**The task:**
Locate the line containing "pyautogui.click(266, 319)" in the entries below, then retype it and every later line exactly, leaving out pictures.

**Data for review:**
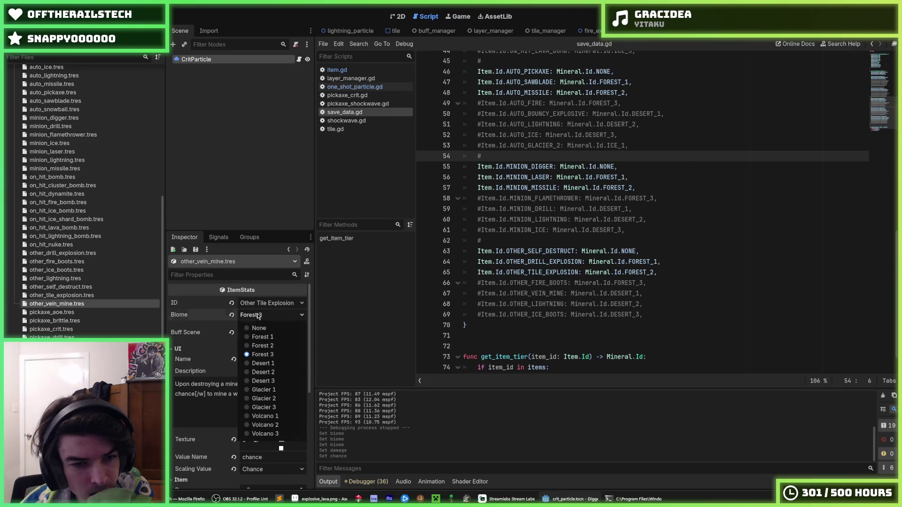
pyautogui.click(265, 372)
pyautogui.click(62, 295)
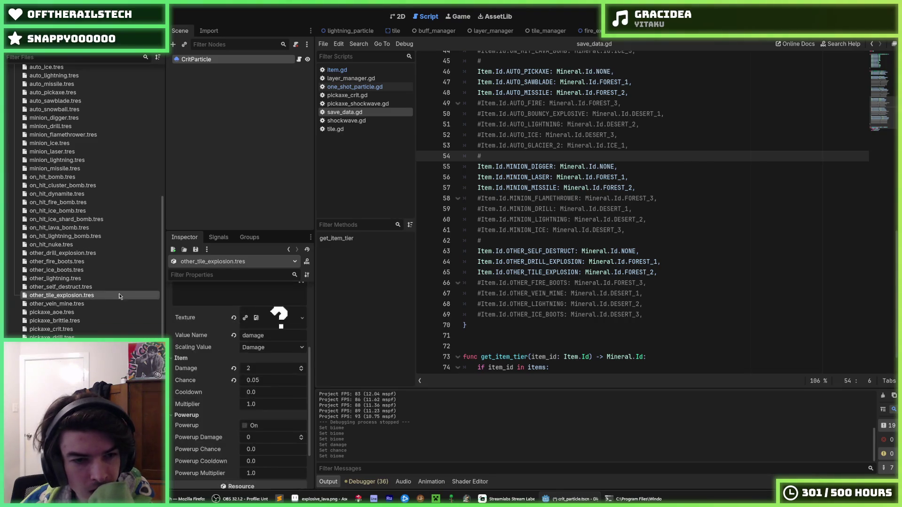
pyautogui.click(266, 319)
pyautogui.click(264, 356)
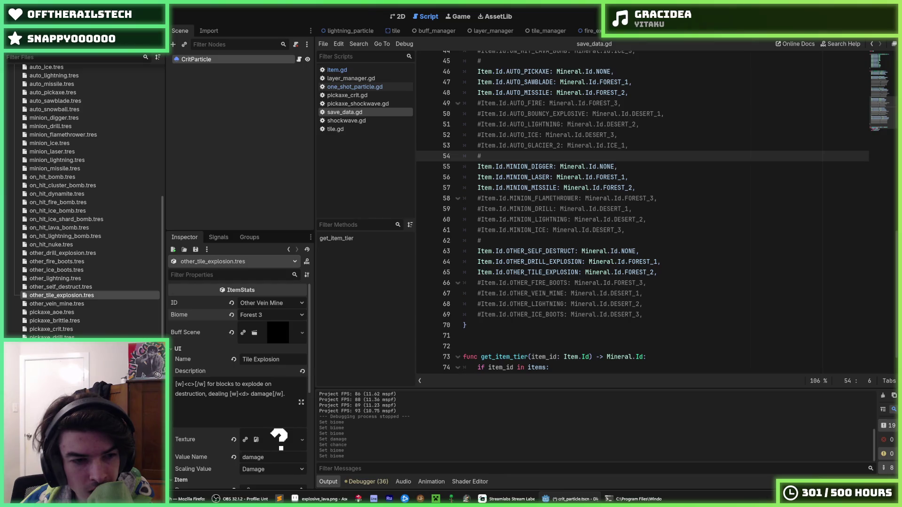
# Step: Set pickaxe_aoe's biome to Forest 3 and pickaxe_shockwave's to Forest 2, then run the game
pyautogui.click(69, 330)
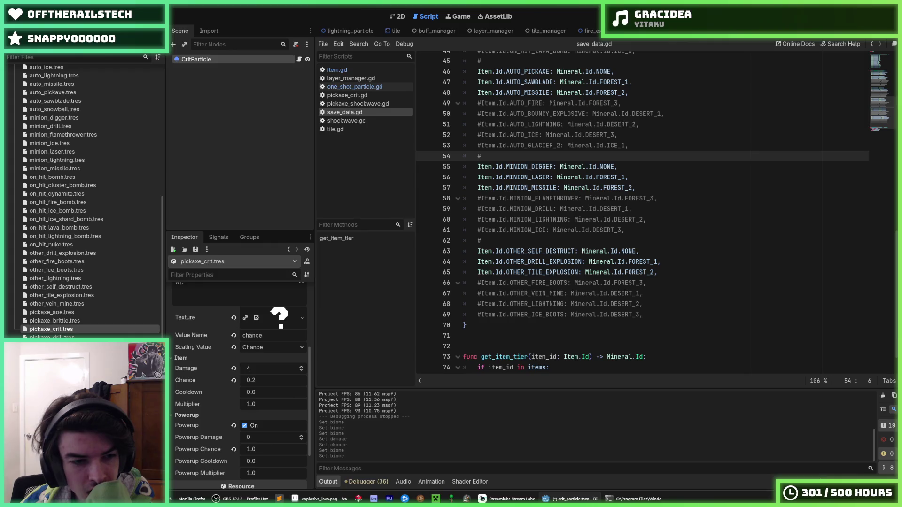
pyautogui.click(66, 313)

**Output:**
pyautogui.click(266, 319)
pyautogui.click(264, 356)
# Step: Set pickaxe_aoe's biome to Forest 3 and pickaxe_shockwave's to Forest 2, then run the game
pyautogui.click(69, 330)
pyautogui.click(66, 313)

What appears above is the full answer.